You probably won't like my answer, but that's not my issue. I'm trying to [create an] advantage for us. We have been very adamant about our position in the company about being the only provider that can go to the edge to the core to the cloud – and we beat that into repetition. There are others that do particular slices of that, but nobody brings the whole story together. Nobody, we believe, has the capability to match our ability to build integrated holistic solutions across that whole stack. It's an unmatched capability. It's differentiated and it is driven by the fact of this is what our customers asked. They don’t want to do business with more partners, they want to do business with fewer partners who can bring more assets to bear to solve their particular IT or business challenges. I like our hand.

How often do you talk to Michael Dell [pictured] and Pat Gelsinger?
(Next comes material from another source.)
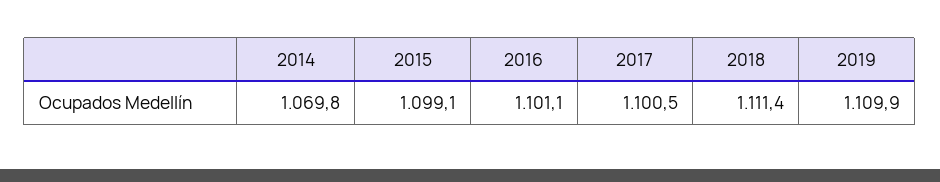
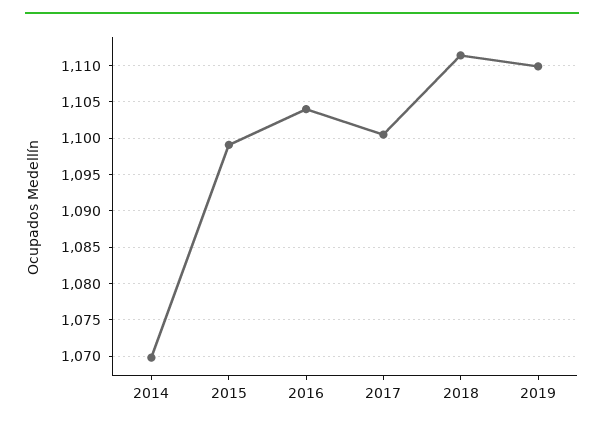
2016: 1101.1 -> 1104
I talk to Michael whenever I need him or he needs me. We have regular staff meetings and exchanges. I've worked for him for a very long time, so there's a little bit I can anticipate what his interests are. He'll call me literally when the idea comes by -- it's frequent. I'm going to spend four hours with Pat and his team tomorrow, talking about collaboration of our two organizations. I talk to Pat on a regular basis, Michael on a frequent basis.

What's your message to the channel in a software-defined world?

Our channel partners have lots of capabilities of selling infrastructure. We're going to continue to work with them in how they talk about digital transformation, IT transformation, workforce and security – the whole story. For IT transformation, modern data centers and how to build that with software-defined being an element, we're going to go help and align them to go reach more customers. I view the channel as key to our strategy and provides us unbelievable reach into places we can't get too. That's very important to us.